In the material, rewrite the stretch from the line containing "list Единица в первом" through the line containing "list Единица во", replacing "области видимости" with "зоны видимости" and leaving everything else unchanged. Give only those lines.

==============================

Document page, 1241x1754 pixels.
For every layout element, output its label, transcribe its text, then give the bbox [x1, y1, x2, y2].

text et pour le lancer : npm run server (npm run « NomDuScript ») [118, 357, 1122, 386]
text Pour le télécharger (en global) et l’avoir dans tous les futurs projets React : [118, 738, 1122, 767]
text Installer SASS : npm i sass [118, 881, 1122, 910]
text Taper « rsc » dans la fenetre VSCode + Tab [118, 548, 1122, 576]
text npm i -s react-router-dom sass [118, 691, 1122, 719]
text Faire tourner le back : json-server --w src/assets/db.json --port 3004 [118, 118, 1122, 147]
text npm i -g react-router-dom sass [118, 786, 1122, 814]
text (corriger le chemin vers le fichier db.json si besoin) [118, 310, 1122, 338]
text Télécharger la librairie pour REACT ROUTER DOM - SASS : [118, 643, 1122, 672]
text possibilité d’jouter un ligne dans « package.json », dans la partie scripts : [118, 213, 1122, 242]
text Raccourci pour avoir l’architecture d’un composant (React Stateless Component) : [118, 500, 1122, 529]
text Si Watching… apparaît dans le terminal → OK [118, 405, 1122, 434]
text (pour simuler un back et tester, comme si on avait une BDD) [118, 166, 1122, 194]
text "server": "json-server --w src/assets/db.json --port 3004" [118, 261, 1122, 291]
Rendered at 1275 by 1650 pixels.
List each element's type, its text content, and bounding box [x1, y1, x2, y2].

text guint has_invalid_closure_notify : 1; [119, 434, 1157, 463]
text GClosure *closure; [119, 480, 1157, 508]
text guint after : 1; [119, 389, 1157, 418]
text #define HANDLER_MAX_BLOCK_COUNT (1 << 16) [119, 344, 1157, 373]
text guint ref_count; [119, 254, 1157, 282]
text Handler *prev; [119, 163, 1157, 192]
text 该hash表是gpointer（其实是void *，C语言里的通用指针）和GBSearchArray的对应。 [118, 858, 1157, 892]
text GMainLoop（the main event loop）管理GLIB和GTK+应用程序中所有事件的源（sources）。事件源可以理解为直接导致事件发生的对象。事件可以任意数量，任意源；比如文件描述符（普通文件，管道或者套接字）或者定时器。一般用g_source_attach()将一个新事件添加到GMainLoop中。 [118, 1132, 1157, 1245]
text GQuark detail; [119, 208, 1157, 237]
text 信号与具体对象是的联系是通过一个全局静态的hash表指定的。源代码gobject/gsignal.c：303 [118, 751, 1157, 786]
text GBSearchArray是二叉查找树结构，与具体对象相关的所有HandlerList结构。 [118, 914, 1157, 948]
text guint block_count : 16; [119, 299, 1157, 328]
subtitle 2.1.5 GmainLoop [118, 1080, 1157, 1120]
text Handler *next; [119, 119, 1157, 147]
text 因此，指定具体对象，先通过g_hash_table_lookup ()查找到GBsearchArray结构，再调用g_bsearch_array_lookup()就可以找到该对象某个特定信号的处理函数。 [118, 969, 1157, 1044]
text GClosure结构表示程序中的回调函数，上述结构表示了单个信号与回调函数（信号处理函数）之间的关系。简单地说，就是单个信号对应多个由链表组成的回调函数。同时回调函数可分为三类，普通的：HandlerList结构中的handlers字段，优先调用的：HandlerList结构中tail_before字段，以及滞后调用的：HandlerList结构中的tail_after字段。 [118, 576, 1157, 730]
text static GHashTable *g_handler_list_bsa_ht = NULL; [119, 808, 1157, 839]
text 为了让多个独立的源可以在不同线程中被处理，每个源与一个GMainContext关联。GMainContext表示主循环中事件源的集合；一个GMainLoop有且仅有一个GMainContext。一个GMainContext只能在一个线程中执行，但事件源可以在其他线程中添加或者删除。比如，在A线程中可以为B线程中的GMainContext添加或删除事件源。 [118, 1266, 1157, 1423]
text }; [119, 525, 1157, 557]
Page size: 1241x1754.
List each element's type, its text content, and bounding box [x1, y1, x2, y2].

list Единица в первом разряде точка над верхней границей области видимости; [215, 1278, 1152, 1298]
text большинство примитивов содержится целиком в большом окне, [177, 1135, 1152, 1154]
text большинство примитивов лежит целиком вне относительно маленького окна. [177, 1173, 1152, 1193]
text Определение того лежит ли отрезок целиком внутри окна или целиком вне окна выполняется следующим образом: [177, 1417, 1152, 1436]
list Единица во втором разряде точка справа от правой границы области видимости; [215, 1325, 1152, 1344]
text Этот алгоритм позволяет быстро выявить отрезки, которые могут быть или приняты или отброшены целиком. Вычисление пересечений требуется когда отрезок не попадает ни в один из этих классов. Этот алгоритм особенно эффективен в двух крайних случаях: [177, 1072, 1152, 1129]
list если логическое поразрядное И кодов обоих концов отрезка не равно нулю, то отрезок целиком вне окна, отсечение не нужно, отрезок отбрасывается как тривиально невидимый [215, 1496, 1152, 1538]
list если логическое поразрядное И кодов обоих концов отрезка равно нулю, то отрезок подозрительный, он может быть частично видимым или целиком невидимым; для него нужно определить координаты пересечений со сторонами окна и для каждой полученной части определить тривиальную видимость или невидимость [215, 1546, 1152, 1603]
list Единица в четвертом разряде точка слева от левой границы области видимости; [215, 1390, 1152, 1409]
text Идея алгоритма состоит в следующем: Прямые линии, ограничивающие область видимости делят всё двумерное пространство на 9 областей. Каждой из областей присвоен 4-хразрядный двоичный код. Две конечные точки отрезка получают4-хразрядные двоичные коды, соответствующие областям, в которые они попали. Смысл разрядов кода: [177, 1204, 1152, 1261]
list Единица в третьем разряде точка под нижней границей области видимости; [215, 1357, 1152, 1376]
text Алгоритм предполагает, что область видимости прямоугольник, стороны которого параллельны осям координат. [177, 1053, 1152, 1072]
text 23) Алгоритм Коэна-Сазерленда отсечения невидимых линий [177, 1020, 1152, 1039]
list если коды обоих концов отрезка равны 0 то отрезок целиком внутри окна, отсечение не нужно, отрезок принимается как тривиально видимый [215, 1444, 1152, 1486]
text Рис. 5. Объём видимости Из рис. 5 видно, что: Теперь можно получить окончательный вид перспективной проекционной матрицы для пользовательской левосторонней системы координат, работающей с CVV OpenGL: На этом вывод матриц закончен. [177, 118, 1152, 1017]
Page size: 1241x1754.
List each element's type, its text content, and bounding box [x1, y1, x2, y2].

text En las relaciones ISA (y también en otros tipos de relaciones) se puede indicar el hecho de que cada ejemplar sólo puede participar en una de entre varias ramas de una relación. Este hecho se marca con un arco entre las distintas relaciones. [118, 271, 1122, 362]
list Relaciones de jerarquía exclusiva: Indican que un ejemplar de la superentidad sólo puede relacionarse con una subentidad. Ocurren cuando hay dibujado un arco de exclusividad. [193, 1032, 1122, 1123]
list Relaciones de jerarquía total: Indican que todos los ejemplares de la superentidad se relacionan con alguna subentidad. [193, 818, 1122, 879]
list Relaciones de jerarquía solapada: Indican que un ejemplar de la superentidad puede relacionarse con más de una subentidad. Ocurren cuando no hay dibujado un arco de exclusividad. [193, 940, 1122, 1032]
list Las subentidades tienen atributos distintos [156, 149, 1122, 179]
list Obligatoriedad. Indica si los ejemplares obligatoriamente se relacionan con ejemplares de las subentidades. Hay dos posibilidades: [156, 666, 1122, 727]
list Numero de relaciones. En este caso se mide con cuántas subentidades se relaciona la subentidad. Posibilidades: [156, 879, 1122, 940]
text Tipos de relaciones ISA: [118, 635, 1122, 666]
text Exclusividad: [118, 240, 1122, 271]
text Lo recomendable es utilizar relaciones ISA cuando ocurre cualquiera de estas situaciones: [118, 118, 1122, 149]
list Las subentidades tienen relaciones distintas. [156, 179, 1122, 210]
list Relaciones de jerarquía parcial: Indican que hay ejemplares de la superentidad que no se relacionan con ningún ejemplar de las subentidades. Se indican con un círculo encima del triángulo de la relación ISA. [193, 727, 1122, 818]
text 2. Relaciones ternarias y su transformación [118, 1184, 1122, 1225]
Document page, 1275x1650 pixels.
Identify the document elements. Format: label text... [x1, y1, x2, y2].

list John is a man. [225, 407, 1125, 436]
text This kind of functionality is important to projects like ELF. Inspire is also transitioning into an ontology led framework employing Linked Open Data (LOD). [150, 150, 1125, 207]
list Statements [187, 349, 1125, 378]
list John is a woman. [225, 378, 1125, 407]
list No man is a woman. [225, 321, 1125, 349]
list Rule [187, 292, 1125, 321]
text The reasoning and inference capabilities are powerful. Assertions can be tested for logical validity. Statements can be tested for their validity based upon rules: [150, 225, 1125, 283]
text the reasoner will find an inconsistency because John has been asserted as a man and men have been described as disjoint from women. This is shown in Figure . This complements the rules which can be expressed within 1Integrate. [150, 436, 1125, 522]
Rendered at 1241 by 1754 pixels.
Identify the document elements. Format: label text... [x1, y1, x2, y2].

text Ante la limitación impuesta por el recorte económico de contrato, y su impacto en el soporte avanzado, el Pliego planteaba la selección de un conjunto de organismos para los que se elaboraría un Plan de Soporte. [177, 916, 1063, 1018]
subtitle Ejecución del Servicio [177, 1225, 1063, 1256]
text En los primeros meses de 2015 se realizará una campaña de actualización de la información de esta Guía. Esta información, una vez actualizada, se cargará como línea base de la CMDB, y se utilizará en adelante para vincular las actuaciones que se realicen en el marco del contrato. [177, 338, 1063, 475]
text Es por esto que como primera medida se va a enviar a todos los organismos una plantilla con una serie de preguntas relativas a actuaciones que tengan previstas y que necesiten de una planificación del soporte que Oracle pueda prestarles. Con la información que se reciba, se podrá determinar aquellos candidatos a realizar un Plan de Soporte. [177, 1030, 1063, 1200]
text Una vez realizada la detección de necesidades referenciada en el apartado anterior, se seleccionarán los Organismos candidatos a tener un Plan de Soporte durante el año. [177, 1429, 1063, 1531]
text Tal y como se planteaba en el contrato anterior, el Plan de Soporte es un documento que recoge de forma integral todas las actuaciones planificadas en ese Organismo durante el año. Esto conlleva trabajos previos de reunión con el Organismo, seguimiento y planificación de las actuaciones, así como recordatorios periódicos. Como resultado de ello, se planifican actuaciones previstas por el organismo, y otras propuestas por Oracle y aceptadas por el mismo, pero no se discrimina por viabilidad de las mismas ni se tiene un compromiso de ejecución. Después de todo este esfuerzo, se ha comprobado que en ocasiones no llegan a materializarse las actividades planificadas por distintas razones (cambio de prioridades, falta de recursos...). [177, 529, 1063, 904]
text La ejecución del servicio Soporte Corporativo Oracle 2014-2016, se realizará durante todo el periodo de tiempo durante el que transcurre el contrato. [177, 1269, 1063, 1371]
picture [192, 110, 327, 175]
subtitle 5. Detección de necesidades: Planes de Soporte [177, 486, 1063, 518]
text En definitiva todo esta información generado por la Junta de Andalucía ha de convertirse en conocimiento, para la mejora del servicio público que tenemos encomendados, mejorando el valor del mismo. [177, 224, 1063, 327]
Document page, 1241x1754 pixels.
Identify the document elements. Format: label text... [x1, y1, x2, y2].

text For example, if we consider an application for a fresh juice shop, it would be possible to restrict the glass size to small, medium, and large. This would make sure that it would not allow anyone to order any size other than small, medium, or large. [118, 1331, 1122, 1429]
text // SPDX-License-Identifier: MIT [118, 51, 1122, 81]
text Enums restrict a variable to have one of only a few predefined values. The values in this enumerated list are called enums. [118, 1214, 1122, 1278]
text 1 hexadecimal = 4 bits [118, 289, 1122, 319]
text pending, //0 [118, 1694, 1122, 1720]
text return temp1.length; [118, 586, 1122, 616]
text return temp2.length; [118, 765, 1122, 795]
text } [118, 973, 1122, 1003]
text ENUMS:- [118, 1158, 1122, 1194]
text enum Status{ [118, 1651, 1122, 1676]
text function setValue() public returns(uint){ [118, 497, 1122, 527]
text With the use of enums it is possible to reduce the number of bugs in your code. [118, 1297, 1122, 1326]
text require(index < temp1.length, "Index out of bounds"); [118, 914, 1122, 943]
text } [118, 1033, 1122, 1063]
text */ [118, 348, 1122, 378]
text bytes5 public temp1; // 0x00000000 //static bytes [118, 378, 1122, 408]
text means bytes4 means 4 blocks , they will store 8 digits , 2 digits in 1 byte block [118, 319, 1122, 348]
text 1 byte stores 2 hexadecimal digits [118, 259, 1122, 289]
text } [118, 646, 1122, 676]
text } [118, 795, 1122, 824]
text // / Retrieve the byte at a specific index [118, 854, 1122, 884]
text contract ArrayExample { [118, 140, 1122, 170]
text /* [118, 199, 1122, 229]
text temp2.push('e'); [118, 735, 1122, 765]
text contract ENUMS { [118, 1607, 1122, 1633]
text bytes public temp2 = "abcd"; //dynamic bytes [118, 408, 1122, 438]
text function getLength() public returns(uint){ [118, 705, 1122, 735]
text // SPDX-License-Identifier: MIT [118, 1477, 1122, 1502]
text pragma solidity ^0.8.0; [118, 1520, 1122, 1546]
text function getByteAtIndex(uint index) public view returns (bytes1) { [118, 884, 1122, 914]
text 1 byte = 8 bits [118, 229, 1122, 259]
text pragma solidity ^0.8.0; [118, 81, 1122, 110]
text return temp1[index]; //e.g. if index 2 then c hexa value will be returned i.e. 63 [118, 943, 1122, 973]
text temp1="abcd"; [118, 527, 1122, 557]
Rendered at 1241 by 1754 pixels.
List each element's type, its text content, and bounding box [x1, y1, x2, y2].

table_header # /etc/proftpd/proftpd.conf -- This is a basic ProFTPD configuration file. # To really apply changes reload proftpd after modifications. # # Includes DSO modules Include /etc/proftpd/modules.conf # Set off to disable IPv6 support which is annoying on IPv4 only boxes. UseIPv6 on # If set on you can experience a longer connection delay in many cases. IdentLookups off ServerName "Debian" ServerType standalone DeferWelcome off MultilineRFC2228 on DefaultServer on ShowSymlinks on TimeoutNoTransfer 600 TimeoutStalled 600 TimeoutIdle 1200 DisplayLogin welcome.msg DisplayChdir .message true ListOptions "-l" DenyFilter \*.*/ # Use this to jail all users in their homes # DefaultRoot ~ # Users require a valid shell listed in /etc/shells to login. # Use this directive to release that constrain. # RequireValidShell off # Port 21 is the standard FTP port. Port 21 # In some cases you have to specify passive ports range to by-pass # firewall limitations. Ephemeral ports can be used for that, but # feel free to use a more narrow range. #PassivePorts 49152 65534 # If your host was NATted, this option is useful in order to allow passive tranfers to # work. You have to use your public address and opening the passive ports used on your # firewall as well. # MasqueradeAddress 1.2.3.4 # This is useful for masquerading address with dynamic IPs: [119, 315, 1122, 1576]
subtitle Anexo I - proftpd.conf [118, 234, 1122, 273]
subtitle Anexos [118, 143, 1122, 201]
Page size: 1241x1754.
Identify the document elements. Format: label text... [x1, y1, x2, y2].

==============================

— Answer below —
list Единица в первом разряде точка над верхней границей зоны видимости; [215, 1278, 1152, 1298]
text большинство примитивов содержится целиком в большом окне, [177, 1135, 1152, 1154]
text большинство примитивов лежит целиком вне относительно маленького окна. [177, 1173, 1152, 1193]
text Определение того лежит ли отрезок целиком внутри окна или целиком вне окна выполняется следующим образом: [177, 1417, 1152, 1436]
list Единица во втором разряде точка справа от правой границы зоны видимости; [215, 1325, 1152, 1344]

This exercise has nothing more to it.